PROBLEM 1: Please echo the entries from their first line through the line containing "right ankle: (268, 606, 5)", leaving out the pictures.

SOURCE EXTRACT:
============================================================
This year, instead of being a volunteer shopper, I was mostly a runner: someone who took the clients from the check-in counter to a shopper. Every time I met someone new, I shared my smile with them and let them know it was nice to meet them. Before sending them off with their volunteer shopper, I looked them in the eye and wished them a happy Thanksgiving.

Most of the clients reciprocated with a smile back. Some looked a bit downtrodden. Some seemed ashamed to be there. To those people, I tried to send positive energy with my gaze: “You are welcome here,” “I’m glad you took advantage of this wonderful resource, instead of going without,” “I’m sorry you had to walk so many blocks in rainy weather just to get here.”

I think finishing Amanda Palmer‘s The Art of Asking last night helped me be mindful that my gaze, my smile, and my energy can be a gift to others.

The Metropolitan Ministries holiday tent is a huge area that is permeated with gratitude. It was very nice to be wrapped in that atmosphere of gratitude and giving.
============================================================
DATA RECORDS:
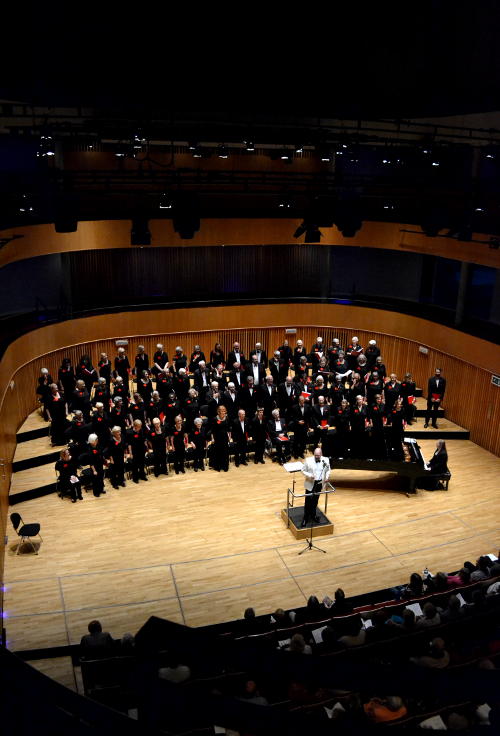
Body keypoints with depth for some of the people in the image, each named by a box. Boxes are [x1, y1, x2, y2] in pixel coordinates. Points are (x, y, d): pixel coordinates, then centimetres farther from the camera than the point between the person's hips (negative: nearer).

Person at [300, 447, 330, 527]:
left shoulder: (326, 460, -6)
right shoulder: (308, 461, -14)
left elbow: (328, 470, 9)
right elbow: (303, 471, -6)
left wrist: (327, 477, -8)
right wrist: (309, 476, -22)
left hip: (320, 484, 3)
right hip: (310, 484, -3)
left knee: (315, 500, 18)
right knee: (308, 501, 3)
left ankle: (313, 515, 38)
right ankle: (306, 518, 16)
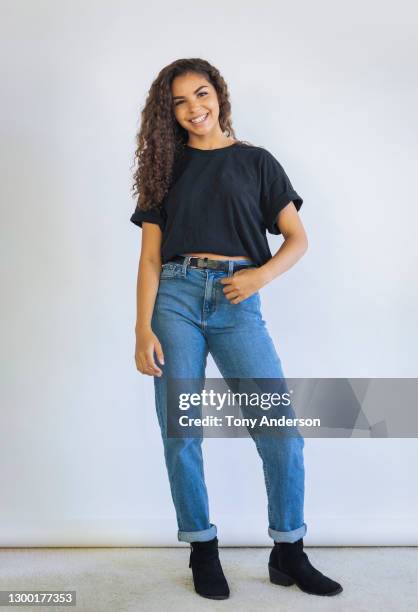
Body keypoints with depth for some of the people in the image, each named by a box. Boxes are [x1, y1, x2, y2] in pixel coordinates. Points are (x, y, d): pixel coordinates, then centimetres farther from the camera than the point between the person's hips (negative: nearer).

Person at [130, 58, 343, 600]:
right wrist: (143, 330, -4)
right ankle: (203, 551, 19)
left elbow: (297, 239, 10)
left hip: (236, 303, -1)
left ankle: (289, 553, 12)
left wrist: (261, 275, -11)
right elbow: (150, 256, 6)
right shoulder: (167, 165, 14)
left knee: (283, 433, -7)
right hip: (175, 298, 1)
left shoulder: (256, 161, 12)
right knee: (180, 436, 1)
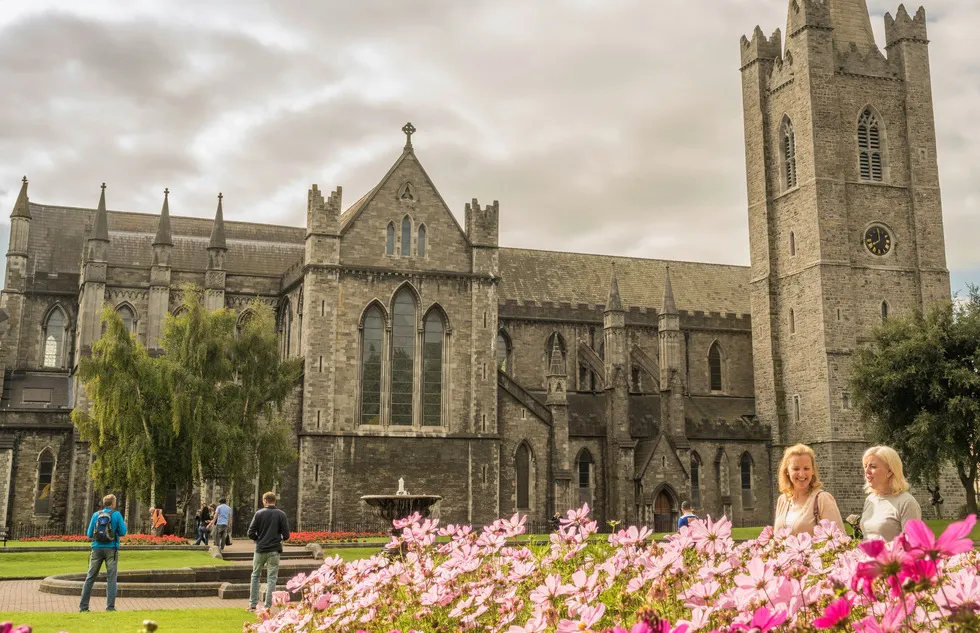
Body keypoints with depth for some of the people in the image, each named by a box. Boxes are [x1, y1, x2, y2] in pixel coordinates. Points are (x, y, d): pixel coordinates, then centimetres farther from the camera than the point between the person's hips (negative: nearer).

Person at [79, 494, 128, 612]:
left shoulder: (96, 515, 4)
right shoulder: (116, 515, -4)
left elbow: (89, 534, 6)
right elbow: (123, 532, -5)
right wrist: (124, 525, 15)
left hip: (97, 548, 2)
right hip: (111, 549, -2)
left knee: (90, 578, 9)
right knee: (111, 578, 2)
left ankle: (83, 606, 9)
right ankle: (110, 606, -2)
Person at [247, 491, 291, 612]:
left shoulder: (259, 513, -5)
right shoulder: (281, 515, -4)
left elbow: (251, 533, -7)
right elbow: (286, 535, -6)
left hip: (260, 549, 0)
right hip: (274, 550, 0)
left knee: (255, 576, 15)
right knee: (271, 578, 6)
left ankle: (252, 604, 16)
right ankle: (268, 606, 5)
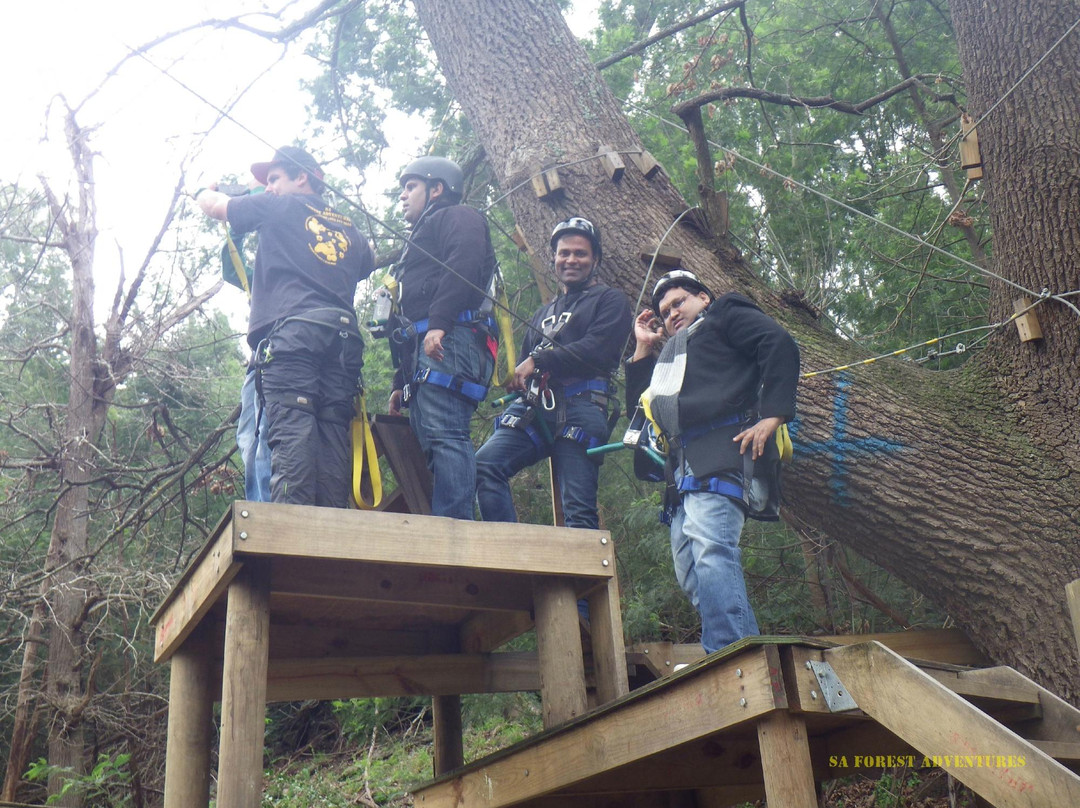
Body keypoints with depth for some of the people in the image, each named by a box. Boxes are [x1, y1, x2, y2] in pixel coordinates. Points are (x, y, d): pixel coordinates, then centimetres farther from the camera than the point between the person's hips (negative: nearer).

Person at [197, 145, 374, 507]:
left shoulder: (281, 207, 14)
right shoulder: (348, 229, 28)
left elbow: (210, 204, 27)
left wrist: (208, 192, 48)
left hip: (293, 330, -5)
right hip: (344, 335, 5)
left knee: (292, 431, -16)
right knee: (333, 433, -1)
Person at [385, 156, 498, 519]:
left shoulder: (458, 217, 11)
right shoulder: (420, 240, 39)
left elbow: (466, 265, -13)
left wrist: (439, 322, -25)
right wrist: (401, 383, 28)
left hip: (448, 340, -10)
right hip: (423, 351, 10)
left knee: (444, 433, -22)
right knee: (429, 442, 1)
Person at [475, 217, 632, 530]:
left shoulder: (610, 301, 11)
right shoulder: (544, 313, 32)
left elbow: (596, 350, -6)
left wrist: (538, 361, -8)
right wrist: (513, 377, 7)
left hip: (579, 410, -5)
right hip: (533, 409, 6)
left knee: (578, 511, -10)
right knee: (484, 465, -18)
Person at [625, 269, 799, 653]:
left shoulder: (725, 314, 16)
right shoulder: (673, 353, 38)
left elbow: (780, 345, -3)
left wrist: (772, 415, -16)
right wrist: (644, 349, 32)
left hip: (721, 452, -9)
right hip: (685, 469, 9)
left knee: (710, 549, -26)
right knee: (691, 573, -1)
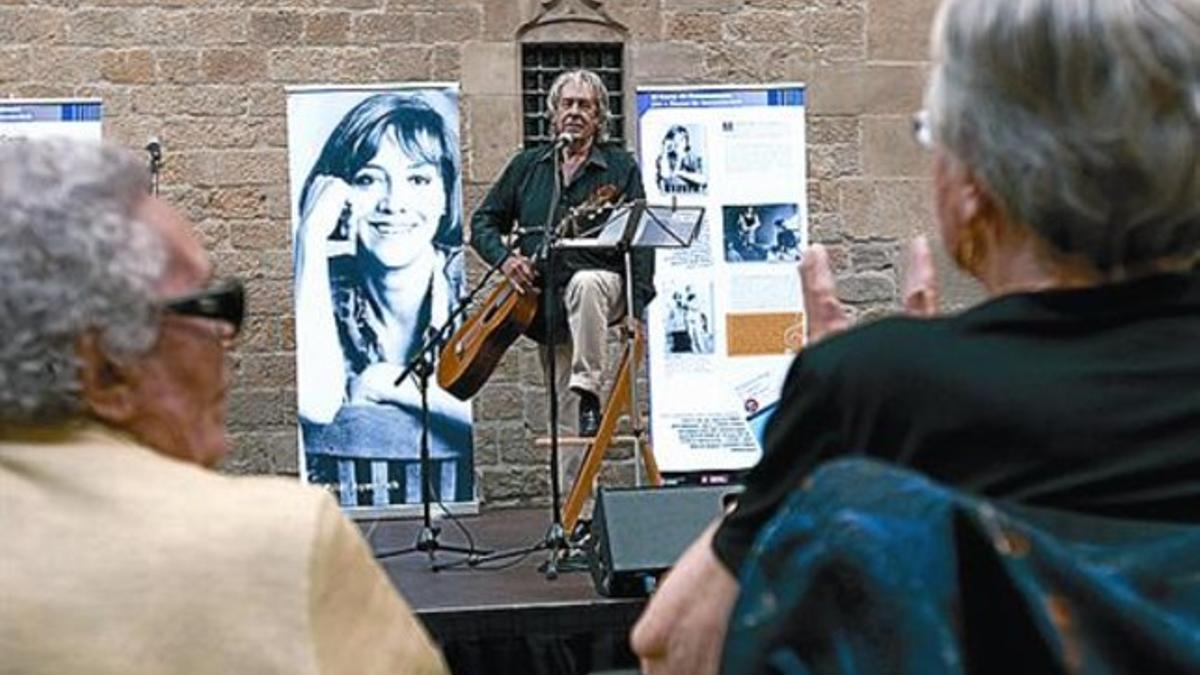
============================================================
PROBLEM 2: Summarize the passage about volunteering at the holiday tent in two sentences.

TASK ANSWER 1:
Body keypoints with depth for some of the people in the image, each named by a box. Boxes are [x1, y1, x2, y2] in pixel coordinates. Points are (x, y, d): pixel coordinates, then centimetres farther from the camera than the point between the person's hips (negative: nearer).

Person at [300, 447, 330, 527]:
left shoulder: (326, 460, -6)
right shoulder: (308, 461, -14)
left elbow: (328, 470, 9)
right elbow: (303, 471, -6)
left wrist: (327, 477, -8)
right wrist: (309, 476, -22)
left hip: (320, 484, 3)
right hip: (310, 484, -3)
left knee: (315, 500, 18)
right knee: (308, 501, 3)
left ankle: (313, 515, 38)
right ankle: (306, 518, 16)
Body keypoints with depth for some of the people in the image, each named by a box. Boxes are [x1, y1, x2, y2] in pixel coordinates. Points are (x, y, d): pixel coordinates, then centimetres farther from the camera than the point between the person's hips (negative: nearer).

Person at [130, 58, 343, 600]:
right wrist: (143, 330, -4)
right ankle: (203, 551, 19)
left elbow: (297, 239, 10)
left hip: (236, 303, -1)
left ankle: (289, 553, 12)
left wrist: (261, 275, -11)
right elbow: (150, 256, 6)
right shoulder: (167, 165, 14)
left knee: (283, 433, -7)
right hip: (175, 298, 1)
left shoulder: (256, 161, 12)
right knee: (180, 436, 1)
Body keypoints with depth for some of the people in the image, each named by a box. Boxes are [x1, y1, x2, y2] in pixel coordinates. Points are (x, y, d): pixel coordinates, then centimetres farther from the camera than the point between the person's hips (negative: nearer).

Person at [79, 494, 128, 612]:
left shoulder: (96, 515, 4)
right shoulder: (116, 515, -4)
left elbow: (89, 534, 6)
right elbow: (123, 532, -5)
right wrist: (124, 525, 15)
left hip: (97, 548, 2)
right hip: (111, 549, -2)
left knee: (90, 578, 9)
right knee: (111, 578, 2)
left ankle: (83, 606, 9)
right ankle: (110, 606, -2)
Person at [247, 491, 291, 612]:
left shoulder: (259, 513, -5)
right shoulder: (281, 515, -4)
left elbow: (251, 533, -7)
right elbow: (286, 535, -6)
left hip: (260, 549, 0)
right hip: (274, 550, 0)
left knee: (255, 576, 15)
right knee: (271, 578, 6)
left ankle: (252, 604, 16)
right ankle: (268, 606, 5)

TASK ANSWER 2: This year the writer worked mostly as a runner, taking clients from the check-in counter to a volunteer shopper and greeting each one with a smile and a happy Thanksgiving wish. Mindful after finishing Amanda Palmer's The Art of Asking, the writer tried to send positive energy to clients who seemed downtrodden or ashamed, and enjoyed being wrapped in the atmosphere of gratitude and giving in the Metropolitan Ministries holiday tent.